EL SALVADOR

Aa
$.-
Press freedom was seriously affected by the killing of radio journalist Salvador Sánchez who was shot as he was leaving his house on September 22. Authorities are still investigating the crime and have found no evidence connecting it directly to the victim’s profession. Media reports indicate that the journalist’s family spoke of threats against him, but did not say who made them. There is some concern about the election campaign, which began with much anticipation 16 months before the presidential election. Politics causes tension which can be transferred to the media with anonymous and Internet campaigns against the country’s main newspapers.
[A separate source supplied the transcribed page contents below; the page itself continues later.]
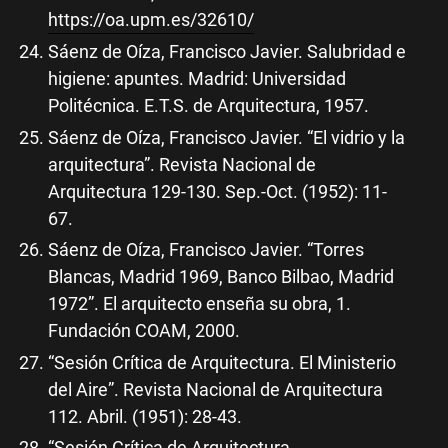
https://oa.upm.es/32610/
Sáenz de Oíza, Francisco Javier. Salubridad e
higiene: apuntes. Madrid: Universidad
Politécnica. E.T.S. de Arquitectura, 1957.
Sáenz de Oíza, Francisco Javier. “El vidrio y la
arquitectura”. Revista Nacional de
Arquitectura 129-130. Sep.-Oct. (1952): 11-
67.
Sáenz de Oíza, Francisco Javier. “Torres
Blancas, Madrid 1969, Banco Bilbao, Madrid
1972”. El arquitecto enseña su obra, 1.
Fundación COAM, 2000.
“Sesión Crítica de Arquitectura. El Ministerio
del Aire”. Revista Nacional de Arquitectura
112. Abril. (1951): 28-43.
“Sesión Crítica de Arquitectura.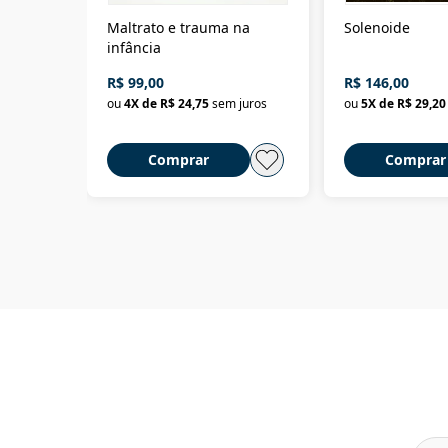
Maltrato e trauma na
Solenoide
infância
R$ 99,00
R$ 146,00
ou
4
X de
R$ 24,75
sem juros
ou
5
X de
R$ 29,20
Comprar
Comprar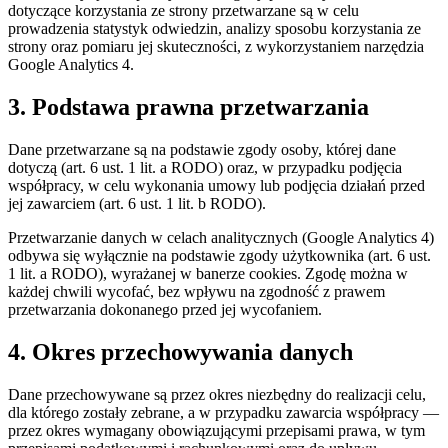
dotyczące korzystania ze strony przetwarzane są w celu
prowadzenia statystyk odwiedzin, analizy sposobu korzystania ze
strony oraz pomiaru jej skuteczności, z wykorzystaniem narzędzia
Google Analytics 4.
3. Podstawa prawna przetwarzania
Dane przetwarzane są na podstawie zgody osoby, której dane
dotyczą (art. 6 ust. 1 lit. a RODO) oraz, w przypadku podjęcia
współpracy, w celu wykonania umowy lub podjęcia działań przed
jej zawarciem (art. 6 ust. 1 lit. b RODO).
Przetwarzanie danych w celach analitycznych (Google Analytics 4)
odbywa się wyłącznie na podstawie zgody użytkownika (art. 6 ust.
1 lit. a RODO), wyrażanej w banerze cookies. Zgodę można w
każdej chwili wycofać, bez wpływu na zgodność z prawem
przetwarzania dokonanego przed jej wycofaniem.
4. Okres przechowywania danych
Dane przechowywane są przez okres niezbędny do realizacji celu,
dla którego zostały zebrane, a w przypadku zawarcia współpracy —
przez okres wymagany obowiązującymi przepisami prawa, w tym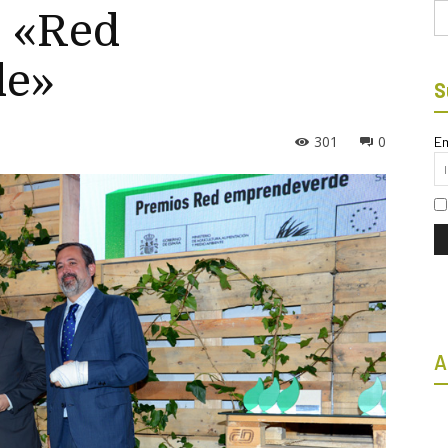
Bu
s «Red
de»
S
301
0
Em
A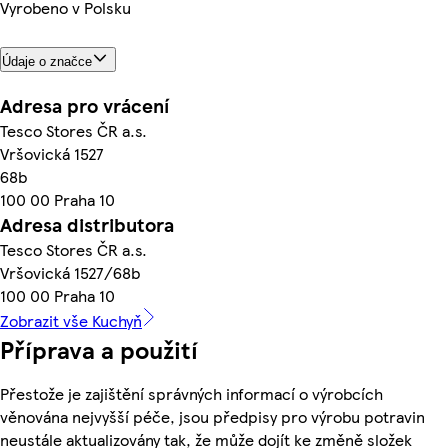
Vyrobeno v Polsku
Údaje o značce
Adresa pro vrácení
Tesco Stores ČR a.s.
Vršovická 1527
68b
100 00 Praha 10
Adresa distributora
Tesco Stores ČR a.s.
Vršovická 1527/68b
100 00 Praha 10
Zobrazit vše Kuchyň
Příprava a použití
Přestože je zajištění správných informací o výrobcích
věnována nejvyšší péče, jsou předpisy pro výrobu potravin
neustále aktualizovány tak, že může dojít ke změně složek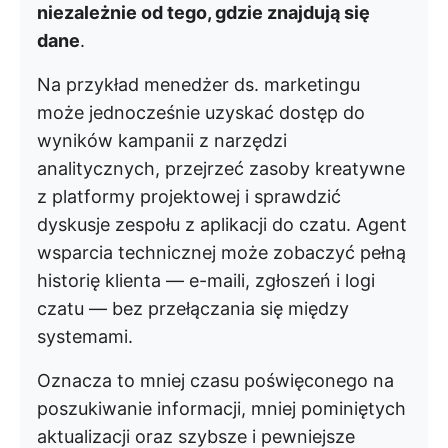
niezależnie od tego, gdzie znajdują się
dane
.
Na przykład menedżer ds. marketingu
może jednocześnie uzyskać dostęp do
wyników kampanii z narzędzi
analitycznych, przejrzeć zasoby kreatywne
z platformy projektowej i sprawdzić
dyskusje zespołu z aplikacji do czatu. Agent
wsparcia technicznej może zobaczyć pełną
historię klienta — e-maili, zgłoszeń i logi
czatu — bez przełączania się między
systemami.
Oznacza to mniej czasu poświęconego na
poszukiwanie informacji, mniej pominiętych
aktualizacji oraz szybsze i pewniejsze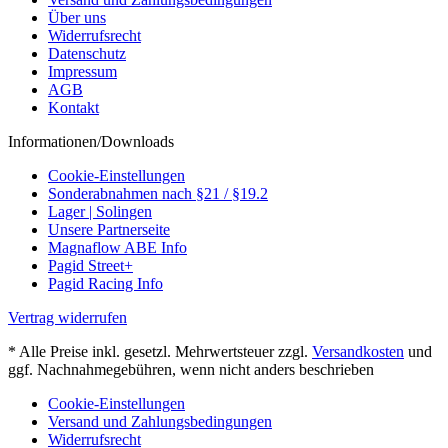
Über uns
Widerrufsrecht
Datenschutz
Impressum
AGB
Kontakt
Informationen/Downloads
Cookie-Einstellungen
Sonderabnahmen nach §21 / §19.2
Lager | Solingen
Unsere Partnerseite
Magnaflow ABE Info
Pagid Street+
Pagid Racing Info
Vertrag widerrufen
* Alle Preise inkl. gesetzl. Mehrwertsteuer zzgl.
Versandkosten
und
ggf. Nachnahmegebühren, wenn nicht anders beschrieben
Cookie-Einstellungen
Versand und Zahlungsbedingungen
Widerrufsrecht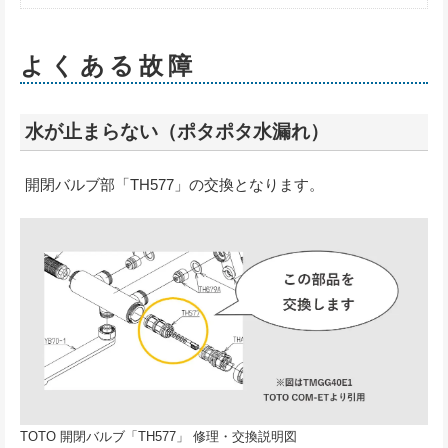
よくある故障
水が止まらない（ポタポタ水漏れ）
開閉バルブ部「TH577」の交換となります。
TOTO 開閉バルブ「TH577」 修理・交換説明図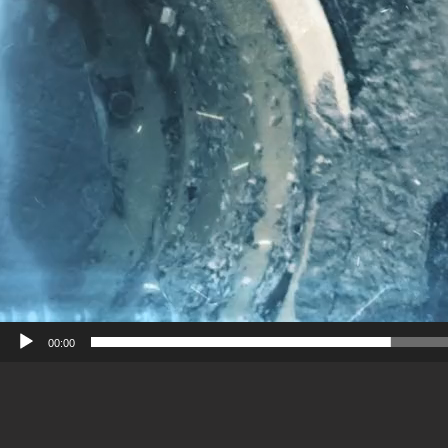
00:00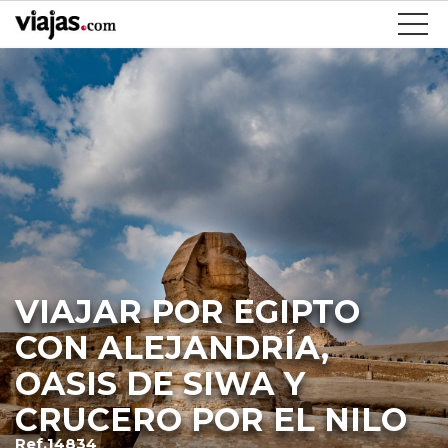
VIAJAR POR EGIPTO
CON ALEJANDRÍA,
OASIS DE SIWA Y
CRUCERO POR EL NILO
Ref.14834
The leftist party FMLN tried in several ways to pressure the newspaper La Prensa Gráfica, even on an international scale. The newspaper had exercised its right not to publish an advertisement from that party. The FMLN issued complaints and organized a public attack against the paper in Congress and on radio and television. El Diario de Hoy reported that the leadership of the leftist part had decided not to give them interviews. Representatives of the newspaper El Mundo said they had received anonymous calls in the newsroom with death threats at the time it published articles on corruption and on presidential candidacies. On the other hand the Supreme Court, and especially its chief justice, Agustín García Calderón, are continuing the policy of not giving interviews or access to information. Paradoxically he had said publicly that he would change this position at the Hemisphere Conference on The Judiciary, the Press and Impunity that IAPA held in the Dominican Republic.